PL has also claimed to support preferential hiring and upgrading for Black and other Third World workers,’ but in practice PL has tried to sabotage the work of organizations that represent the strongest force among Black workers in fighting for these demands. PL attacks all Black and Third World organizations as “nationalist” and therefore reactionary. PL whines that “nationalism” divides the working class, and that it is almost as bad as racism among white workers.

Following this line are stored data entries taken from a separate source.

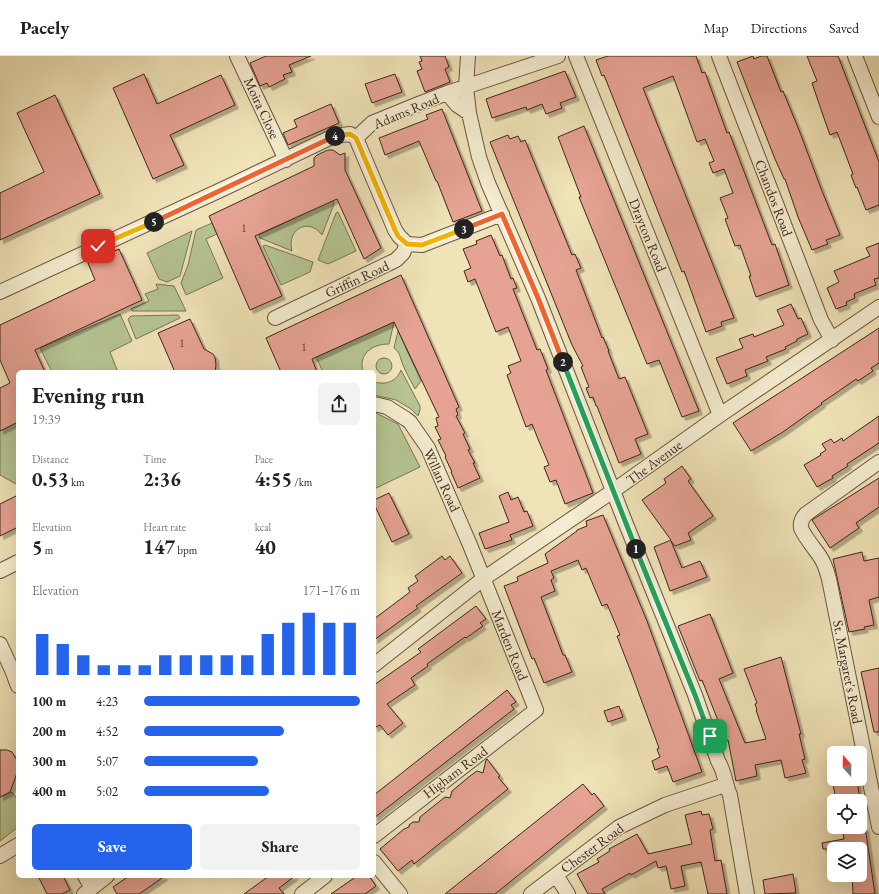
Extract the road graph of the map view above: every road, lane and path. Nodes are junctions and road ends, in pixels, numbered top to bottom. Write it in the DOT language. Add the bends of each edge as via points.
graph roads {
  1 [pos="468,56"];
  2 [pos="558,56"];
  3 [pos="576,56"];
  4 [pos="719,56"];
  5 [pos="855,56"];
  6 [pos="240,57"];
  7 [pos="466,87"];
  8 [pos="447,93"];
  9 [pos="469,114"];
  10 [pos="879,117"];
  11 [pos="356,138"];
  12 [pos="286,160"];
  13 [pos="502,214"];
  14 [pos="407,244"];
  15 [pos="0,292"];
  16 [pos="879,307"];
  17 [pos="275,318"];
  18 [pos="832,340"];
  19 [pos="376,404"];
  20 [pos="720,415"];
  21 [pos="879,462"];
  22 [pos="613,491"];
  23 [pos="16,563"];
  24 [pos="0,571"];
  25 [pos="483,579"];
  26 [pos="0,644"];
  27 [pos="376,663"];
  28 [pos="16,681"];
  29 [pos="536,710"];
  30 [pos="725,785"];
  31 [pos="879,827"];
  32 [pos="376,834"];
  33 [pos="16,846"];
  34 [pos="0,856"];
  35 [pos="376,864"];
  36 [pos="556,875"];
  37 [pos="103,878"];
  38 [pos="322,878"];
  39 [pos="87,886"];
  40 [pos="302,894"];
  41 [pos="400,894"];
  42 [pos="531,894"];
  43 [pos="568,894"];
  44 [pos="747,894"];
  1 -- 7 [label="street"];
  2 -- 7 [label="street, Adams Road"];
  3 -- 20 [label="street, Drayton Road"];
  4 -- 18 [label="street, Chandos Road" via="821,320"];
  5 -- 10 [label="street"];
  6 -- 12 [label="street, Moira Close"];
  7 -- 8 [label="street, Adams Road"];
  7 -- 9 [label="street"];
  8 -- 9 [label="street"];
  8 -- 11 [label="street, Adams Road" via="372,123"];
  9 -- 13 [label="street" via="479,157"];
  11 -- 12 [label="street" via="350,134 334,136"];
  11 -- 14 [label="street" via="395,230"];
  12 -- 15 [label="street"];
  13 -- 14 [label="street" via="422,245"];
  13 -- 22 [label="street" via="538,298"];
  14 -- 17 [label="street, Griffin Road" via="396,260"];
  16 -- 18 [label="street, The Avenue"];
  18 -- 20 [label="street, The Avenue"];
  19 -- 25 [label="street, Willan Road" via="387,407 410,422 428,448"];
  20 -- 22 [label="street, The Avenue"];
  21 -- 31 [label="street, St. Margaret's Road" via="806,514 801,523 801,528 822,561 829,579"];
  22 -- 25 [label="street, The Avenue"];
  22 -- 30 [label="street" via="695,695 723,769"];
  23 -- 24 [label="street"];
  25 -- 27 [label="street, The Avenue"];
  25 -- 29 [label="street, Marden Road"];
  26 -- 28 [label="street"];
  29 -- 32 [label="street, Higham Road"];
  30 -- 36 [label="street, Chester Road" via="665,805 619,827"];
  30 -- 44 [label="street" via="730,795"];
  33 -- 34 [label="street"];
  35 -- 41 [label="street"];
  36 -- 42 [label="street, Chester Road"];
  36 -- 43 [label="street"];
  37 -- 39 [label="street"];
  38 -- 40 [label="street"];
}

This is the same old “reverse racism” smokescreen of the ruling class in opposing every genuine struggle of the Black people. In taking this line within the working class (to the extent that PL has any contact with workers), PL finds itself in the same company as reactionary trade union chiefs who have never done anything to fight white supremacy in the plants, and in the unions themselves, and who opportunistically attack Black workers who take up this fight. “You are dividing the working class,” screams PL, in chorus with the heads of the U.A.W.

Both PL and the trade union traitors are interested only in the lowest level of unity among the workers, a false “unity” which cannot even effectively carry forward the economic struggle of the workers for survival, which certainly cannot disrupt the pattern of white supremacy which the bourgeoisie has carefully constructed, and cannot, therefore, seriously challenge the bourgeoisie.

In opposition to PL’s line that “all nationalism is reactionary,” and that the organization of Black and Third World workers is disrupting the unity of the working class, we say that the growing organization of Black and Third World workers to fight against national oppression, and against the oppression and exploitation of all workers, is a driving force that can push the class struggle forward and lay the basis for the revolutionary unity of the proletariat in the struggle against U.S. monopoly capitalism.